**INFORMATION GIVEN**.
▼▼▼

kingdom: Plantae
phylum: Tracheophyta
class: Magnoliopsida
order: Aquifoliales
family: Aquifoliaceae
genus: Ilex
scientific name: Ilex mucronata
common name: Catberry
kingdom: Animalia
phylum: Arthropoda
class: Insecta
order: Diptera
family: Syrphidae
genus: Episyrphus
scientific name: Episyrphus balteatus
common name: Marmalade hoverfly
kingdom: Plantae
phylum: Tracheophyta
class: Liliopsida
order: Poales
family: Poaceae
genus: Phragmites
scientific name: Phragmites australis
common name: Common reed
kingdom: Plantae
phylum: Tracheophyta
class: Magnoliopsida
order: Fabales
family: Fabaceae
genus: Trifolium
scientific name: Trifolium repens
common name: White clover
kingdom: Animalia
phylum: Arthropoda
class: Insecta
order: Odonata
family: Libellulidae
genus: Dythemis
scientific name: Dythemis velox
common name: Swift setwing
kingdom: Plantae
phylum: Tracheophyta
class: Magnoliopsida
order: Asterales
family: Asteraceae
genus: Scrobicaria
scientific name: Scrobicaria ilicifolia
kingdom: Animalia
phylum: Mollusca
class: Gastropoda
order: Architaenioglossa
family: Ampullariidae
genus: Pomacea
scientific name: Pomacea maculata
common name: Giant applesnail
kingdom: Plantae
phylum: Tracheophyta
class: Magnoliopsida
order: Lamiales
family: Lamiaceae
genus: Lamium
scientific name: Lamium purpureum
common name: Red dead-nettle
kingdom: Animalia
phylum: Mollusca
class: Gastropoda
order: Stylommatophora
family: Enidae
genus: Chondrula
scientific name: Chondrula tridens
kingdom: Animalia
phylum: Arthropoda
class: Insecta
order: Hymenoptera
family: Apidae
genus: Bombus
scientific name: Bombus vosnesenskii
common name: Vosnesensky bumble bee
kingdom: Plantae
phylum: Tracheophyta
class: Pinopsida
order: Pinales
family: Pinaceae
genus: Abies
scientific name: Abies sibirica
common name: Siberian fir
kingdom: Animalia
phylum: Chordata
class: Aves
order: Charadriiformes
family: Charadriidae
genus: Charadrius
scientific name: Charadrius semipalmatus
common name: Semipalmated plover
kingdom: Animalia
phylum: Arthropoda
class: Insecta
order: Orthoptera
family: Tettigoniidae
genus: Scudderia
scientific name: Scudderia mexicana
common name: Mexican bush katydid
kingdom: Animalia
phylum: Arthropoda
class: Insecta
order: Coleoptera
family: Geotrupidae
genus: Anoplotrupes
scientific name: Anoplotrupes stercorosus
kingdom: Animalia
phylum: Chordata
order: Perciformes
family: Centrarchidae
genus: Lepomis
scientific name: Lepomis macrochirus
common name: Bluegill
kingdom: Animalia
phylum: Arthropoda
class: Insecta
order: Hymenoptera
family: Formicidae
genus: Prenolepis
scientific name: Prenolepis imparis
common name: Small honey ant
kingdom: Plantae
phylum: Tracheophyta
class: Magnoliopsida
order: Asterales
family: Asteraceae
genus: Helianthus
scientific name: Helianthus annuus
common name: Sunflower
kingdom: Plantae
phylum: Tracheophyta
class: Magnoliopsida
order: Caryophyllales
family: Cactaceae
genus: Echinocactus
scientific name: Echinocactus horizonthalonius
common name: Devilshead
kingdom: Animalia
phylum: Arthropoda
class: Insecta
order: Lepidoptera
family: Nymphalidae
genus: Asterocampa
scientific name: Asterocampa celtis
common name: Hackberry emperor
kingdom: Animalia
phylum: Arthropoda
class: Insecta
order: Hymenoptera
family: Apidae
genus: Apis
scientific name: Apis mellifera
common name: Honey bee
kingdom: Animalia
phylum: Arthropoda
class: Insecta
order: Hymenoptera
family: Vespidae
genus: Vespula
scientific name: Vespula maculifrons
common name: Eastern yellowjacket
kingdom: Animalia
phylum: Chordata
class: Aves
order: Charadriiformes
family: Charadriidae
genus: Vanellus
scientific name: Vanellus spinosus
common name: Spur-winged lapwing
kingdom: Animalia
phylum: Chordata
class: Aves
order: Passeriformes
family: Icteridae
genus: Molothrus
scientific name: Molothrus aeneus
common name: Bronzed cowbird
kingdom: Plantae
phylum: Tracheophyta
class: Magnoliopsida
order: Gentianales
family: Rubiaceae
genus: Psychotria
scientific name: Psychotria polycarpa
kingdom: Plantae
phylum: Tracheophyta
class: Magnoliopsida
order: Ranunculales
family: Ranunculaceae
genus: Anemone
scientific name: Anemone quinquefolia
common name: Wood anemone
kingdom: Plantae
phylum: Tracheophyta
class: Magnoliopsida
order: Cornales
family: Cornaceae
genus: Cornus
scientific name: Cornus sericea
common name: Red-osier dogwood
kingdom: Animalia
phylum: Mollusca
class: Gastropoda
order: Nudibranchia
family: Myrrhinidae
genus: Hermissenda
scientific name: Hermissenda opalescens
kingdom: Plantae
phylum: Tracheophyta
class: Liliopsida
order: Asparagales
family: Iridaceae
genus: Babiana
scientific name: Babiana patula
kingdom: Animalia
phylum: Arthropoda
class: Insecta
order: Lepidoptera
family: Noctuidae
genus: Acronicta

▲▲▲

**REQUIREMENTS**.
Can you copy every line of all the entries above without changing a word?

**FINISHED ANSWER**.
kingdom: Plantae
phylum: Tracheophyta
class: Magnoliopsida
order: Aquifoliales
family: Aquifoliaceae
genus: Ilex
scientific name: Ilex mucronata
common name: Catberry
kingdom: Animalia
phylum: Arthropoda
class: Insecta
order: Diptera
family: Syrphidae
genus: Episyrphus
scientific name: Episyrphus balteatus
common name: Marmalade hoverfly
kingdom: Plantae
phylum: Tracheophyta
class: Liliopsida
order: Poales
family: Poaceae
genus: Phragmites
scientific name: Phragmites australis
common name: Common reed
kingdom: Plantae
phylum: Tracheophyta
class: Magnoliopsida
order: Fabales
family: Fabaceae
genus: Trifolium
scientific name: Trifolium repens
common name: White clover
kingdom: Animalia
phylum: Arthropoda
class: Insecta
order: Odonata
family: Libellulidae
genus: Dythemis
scientific name: Dythemis velox
common name: Swift setwing
kingdom: Plantae
phylum: Tracheophyta
class: Magnoliopsida
order: Asterales
family: Asteraceae
genus: Scrobicaria
scientific name: Scrobicaria ilicifolia
kingdom: Animalia
phylum: Mollusca
class: Gastropoda
order: Architaenioglossa
family: Ampullariidae
genus: Pomacea
scientific name: Pomacea maculata
common name: Giant applesnail
kingdom: Plantae
phylum: Tracheophyta
class: Magnoliopsida
order: Lamiales
family: Lamiaceae
genus: Lamium
scientific name: Lamium purpureum
common name: Red dead-nettle
kingdom: Animalia
phylum: Mollusca
class: Gastropoda
order: Stylommatophora
family: Enidae
genus: Chondrula
scientific name: Chondrula tridens
kingdom: Animalia
phylum: Arthropoda
class: Insecta
order: Hymenoptera
family: Apidae
genus: Bombus
scientific name: Bombus vosnesenskii
common name: Vosnesensky bumble bee
kingdom: Plantae
phylum: Tracheophyta
class: Pinopsida
order: Pinales
family: Pinaceae
genus: Abies
scientific name: Abies sibirica
common name: Siberian fir
kingdom: Animalia
phylum: Chordata
class: Aves
order: Charadriiformes
family: Charadriidae
genus: Charadrius
scientific name: Charadrius semipalmatus
common name: Semipalmated plover
kingdom: Animalia
phylum: Arthropoda
class: Insecta
order: Orthoptera
family: Tettigoniidae
genus: Scudderia
scientific name: Scudderia mexicana
common name: Mexican bush katydid
kingdom: Animalia
phylum: Arthropoda
class: Insecta
order: Coleoptera
family: Geotrupidae
genus: Anoplotrupes
scientific name: Anoplotrupes stercorosus
kingdom: Animalia
phylum: Chordata
order: Perciformes
family: Centrarchidae
genus: Lepomis
scientific name: Lepomis macrochirus
common name: Bluegill
kingdom: Animalia
phylum: Arthropoda
class: Insecta
order: Hymenoptera
family: Formicidae
genus: Prenolepis
scientific name: Prenolepis imparis
common name: Small honey ant
kingdom: Plantae
phylum: Tracheophyta
class: Magnoliopsida
order: Asterales
family: Asteraceae
genus: Helianthus
scientific name: Helianthus annuus
common name: Sunflower
kingdom: Plantae
phylum: Tracheophyta
class: Magnoliopsida
order: Caryophyllales
family: Cactaceae
genus: Echinocactus
scientific name: Echinocactus horizonthalonius
common name: Devilshead
kingdom: Animalia
phylum: Arthropoda
class: Insecta
order: Lepidoptera
family: Nymphalidae
genus: Asterocampa
scientific name: Asterocampa celtis
common name: Hackberry emperor
kingdom: Animalia
phylum: Arthropoda
class: Insecta
order: Hymenoptera
family: Apidae
genus: Apis
scientific name: Apis mellifera
common name: Honey bee
kingdom: Animalia
phylum: Arthropoda
class: Insecta
order: Hymenoptera
family: Vespidae
genus: Vespula
scientific name: Vespula maculifrons
common name: Eastern yellowjacket
kingdom: Animalia
phylum: Chordata
class: Aves
order: Charadriiformes
family: Charadriidae
genus: Vanellus
scientific name: Vanellus spinosus
common name: Spur-winged lapwing
kingdom: Animalia
phylum: Chordata
class: Aves
order: Passeriformes
family: Icteridae
genus: Molothrus
scientific name: Molothrus aeneus
common name: Bronzed cowbird
kingdom: Plantae
phylum: Tracheophyta
class: Magnoliopsida
order: Gentianales
family: Rubiaceae
genus: Psychotria
scientific name: Psychotria polycarpa
kingdom: Plantae
phylum: Tracheophyta
class: Magnoliopsida
order: Ranunculales
family: Ranunculaceae
genus: Anemone
scientific name: Anemone quinquefolia
common name: Wood anemone
kingdom: Plantae
phylum: Tracheophyta
class: Magnoliopsida
order: Cornales
family: Cornaceae
genus: Cornus
scientific name: Cornus sericea
common name: Red-osier dogwood
kingdom: Animalia
phylum: Mollusca
class: Gastropoda
order: Nudibranchia
family: Myrrhinidae
genus: Hermissenda
scientific name: Hermissenda opalescens
kingdom: Plantae
phylum: Tracheophyta
class: Liliopsida
order: Asparagales
family: Iridaceae
genus: Babiana
scientific name: Babiana patula
kingdom: Animalia
phylum: Arthropoda
class: Insecta
order: Lepidoptera
family: Noctuidae
genus: Acronicta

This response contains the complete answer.